La farine de caroubier

La ressemblance est troublante avec le chocolat au lait. Les amateurs purs et durs ne se laisseront pas berner, car la farine du caroubier n’aura jamais le goût du chocolat noir. Mais il s’agit du substitut de cacao le plus efficace. Le plus naturel aussi, extrait de la graine du caroubier, un arbre qui pousse sur le pourtour du bassin méditerranéen. En outre, le bilan carbone de cette production est moins lourd que celui du cacao : le pays numéro 1 dans le monde pour le caroubier n’est autre que l’Espagne, d’où des distances d’exportation réduites. Cette farine est un épaississant bien connu de l’industrie agroalimentaire (nom de code : E410). De plus en plus employée comme ersatz de chocolat, elle se déguste par exemple sous forme de pâte à tartiner, facilement disponible en magasin bio.

La graisse végétale

C’était la relance de la guerre de Cent Ans. Au début des années 2000, la France et le Royaume-Uni s’opposent au sujet d’une directive européenne sur la confection du chocolat. La première exige qu’on utilise seulement du cacao et du beurre de cacao, le second réclame la permission d’ajouter d’autres ingrédients. Londres obtient gain de cause et, depuis 2003, les fabricants européens peuvent mettre jusqu’à 5 % de «matière grasse végétale» étrangère dans le chocolat. D’où le recours à des graisses moins chères que le beurre de cacao, issues de palme, de soja, de karité, d’illipé (une noix d’Asie de l’Est), de sal (l’arbre à encens) ou de noyaux de mangue.
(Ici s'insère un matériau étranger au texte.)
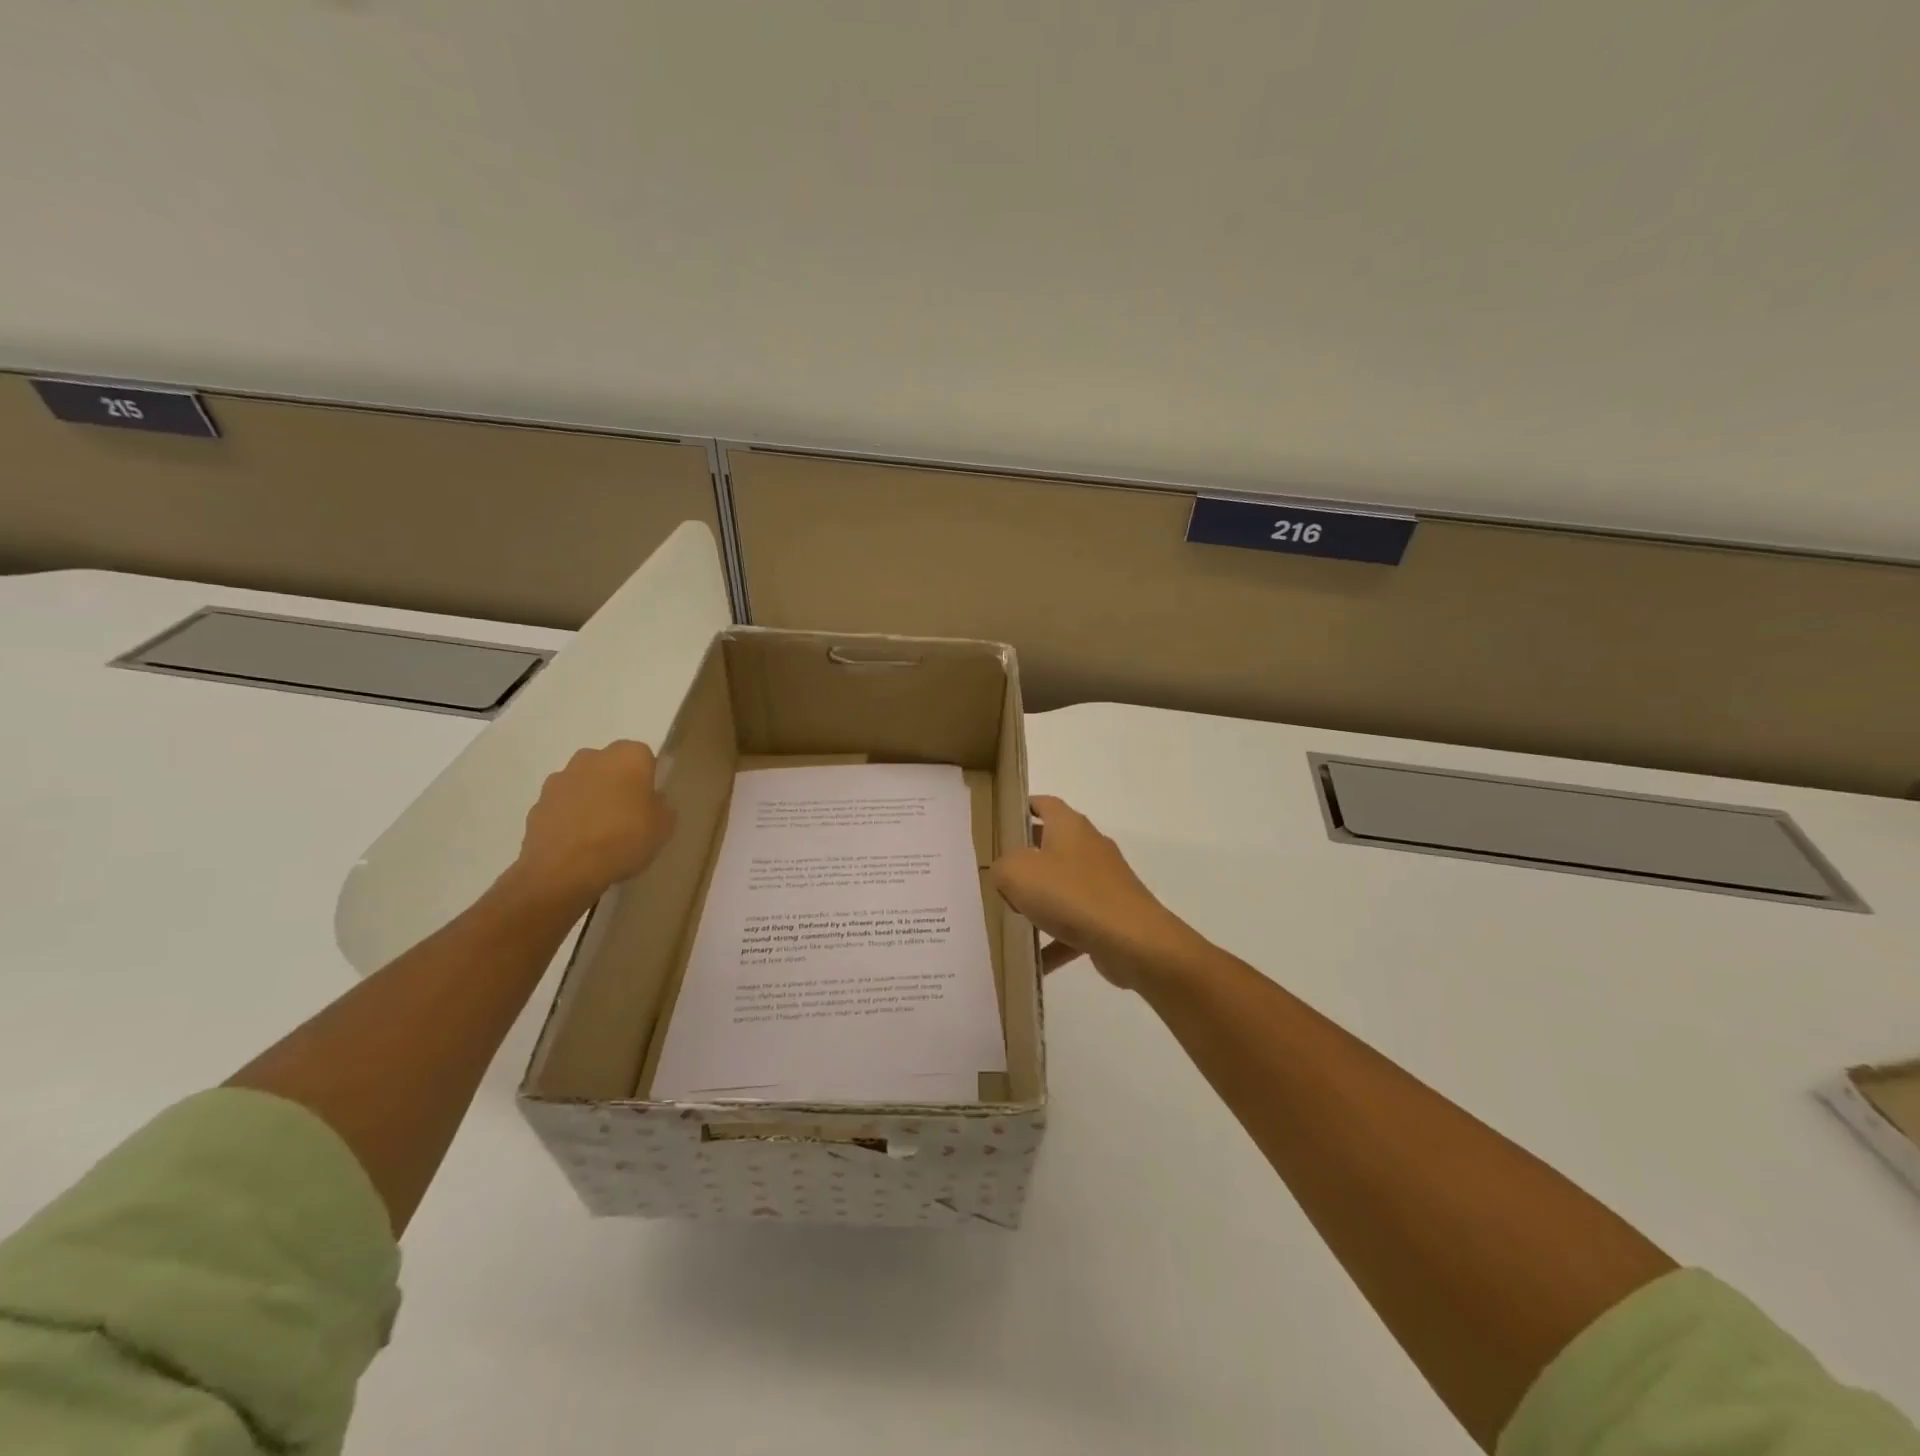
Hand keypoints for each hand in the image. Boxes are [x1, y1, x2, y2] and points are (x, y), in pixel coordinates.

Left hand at [510, 741, 675, 907]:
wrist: (564, 869)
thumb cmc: (624, 839)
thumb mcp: (664, 827)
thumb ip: (662, 807)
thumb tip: (652, 802)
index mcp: (628, 756)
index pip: (644, 757)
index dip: (648, 778)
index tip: (650, 801)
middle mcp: (592, 757)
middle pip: (610, 765)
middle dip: (617, 783)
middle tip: (627, 814)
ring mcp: (560, 778)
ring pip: (584, 783)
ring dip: (591, 798)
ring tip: (600, 832)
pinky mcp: (538, 803)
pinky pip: (563, 805)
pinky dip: (570, 817)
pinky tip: (578, 842)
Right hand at [990, 795, 1204, 989]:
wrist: (1132, 940)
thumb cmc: (1071, 894)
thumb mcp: (1017, 873)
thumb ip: (1002, 867)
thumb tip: (1006, 873)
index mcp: (1069, 826)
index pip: (1043, 804)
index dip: (1021, 809)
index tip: (999, 825)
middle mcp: (1088, 847)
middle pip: (1050, 846)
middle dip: (1023, 861)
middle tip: (996, 876)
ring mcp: (1103, 881)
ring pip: (1062, 886)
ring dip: (1039, 902)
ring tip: (1012, 919)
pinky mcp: (1110, 913)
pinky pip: (1075, 922)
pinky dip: (1056, 938)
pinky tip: (1037, 961)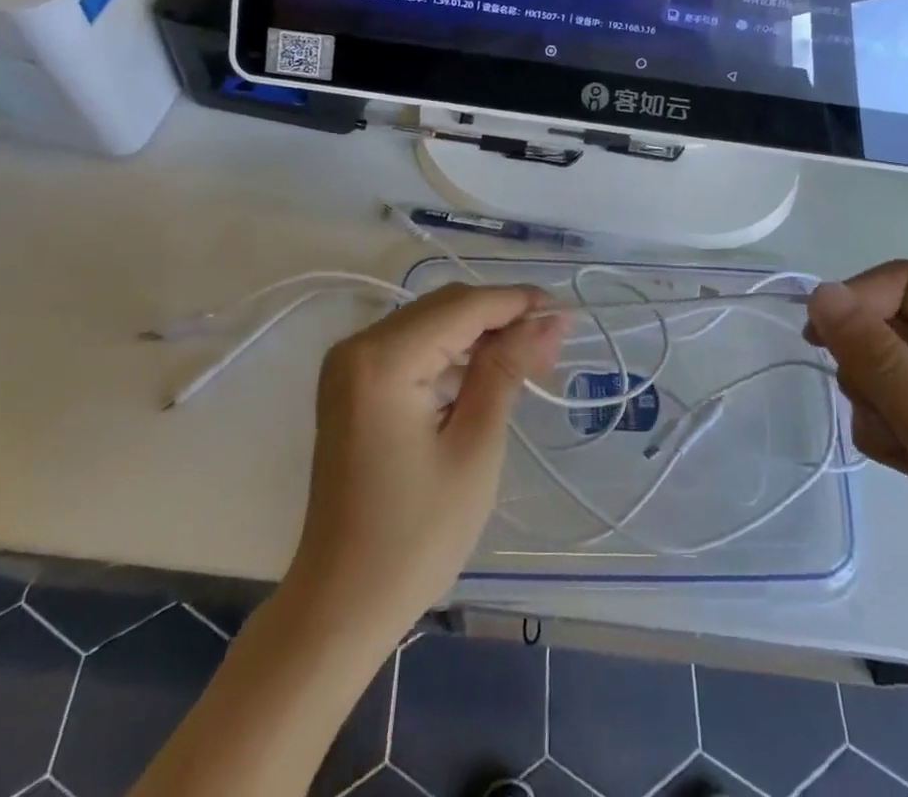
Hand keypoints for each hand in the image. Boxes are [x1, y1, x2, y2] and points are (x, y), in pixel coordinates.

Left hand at [287, 282, 564, 637]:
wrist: (341, 605)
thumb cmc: (415, 535)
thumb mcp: (475, 447)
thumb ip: (508, 370)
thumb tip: (549, 320)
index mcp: (384, 359)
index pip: (464, 306)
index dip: (518, 302)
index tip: (566, 312)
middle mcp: (358, 346)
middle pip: (445, 307)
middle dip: (501, 318)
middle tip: (553, 344)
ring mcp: (349, 366)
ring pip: (430, 324)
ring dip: (480, 335)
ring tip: (531, 361)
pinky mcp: (351, 386)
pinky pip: (411, 348)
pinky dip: (451, 354)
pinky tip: (486, 375)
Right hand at [807, 261, 907, 655]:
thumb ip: (874, 357)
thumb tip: (819, 293)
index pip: (905, 282)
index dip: (857, 302)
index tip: (817, 341)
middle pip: (888, 323)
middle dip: (871, 368)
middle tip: (881, 413)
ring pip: (881, 364)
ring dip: (877, 404)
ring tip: (907, 449)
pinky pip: (890, 400)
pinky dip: (888, 429)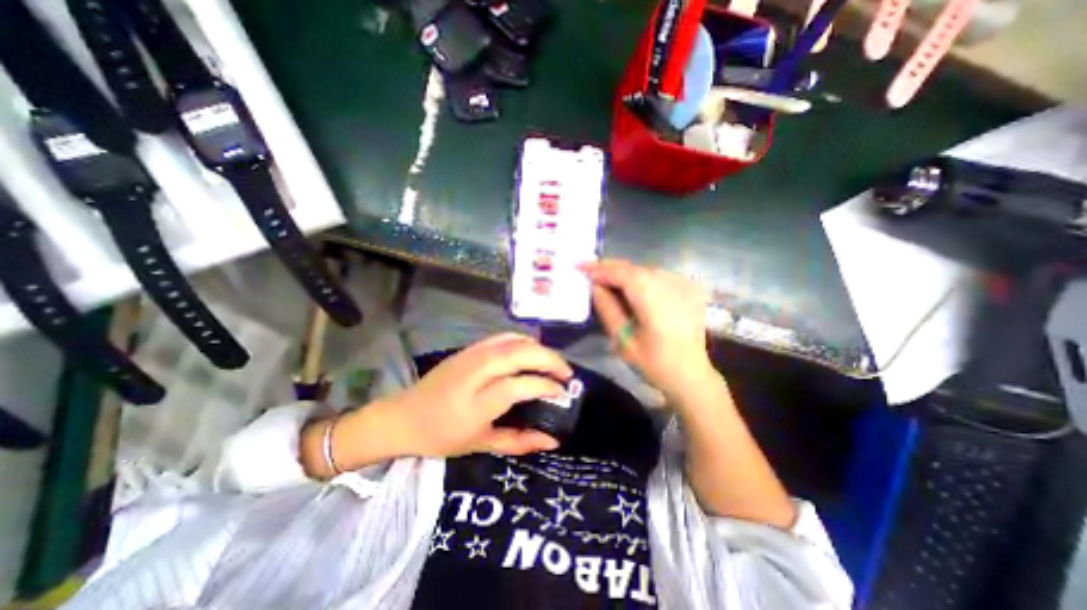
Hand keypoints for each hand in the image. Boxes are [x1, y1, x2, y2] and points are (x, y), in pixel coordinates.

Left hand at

Et tant pis pour le mauvais gras dans l’organisme (pire que le beurre de cacao) et les scandales écologiques liés à la production de ces végétaux.

L’arôme chimique

Vous préférez le cacao ou le methylbutanal ? Pour les chimistes, le goût est quasiment le même - la saveur de ce composé évoque plutôt le malt. On peut aussi s’en servir pour fabriquer du faux fromage. Ou encore des pesticides et des produits pharmaceutiques… Le methylbutanal, également connu sous le nom d’isovaleraldehyde, est dérivé d’une bactérie lactique. Fort heureusement, cet arôme de synthèse n’est pas employé en France à la place du cacao. Et c’est la conclusion, provisoire, des grandes marques de chocolat : on ne fabrique pas de chocolat sans chocolat.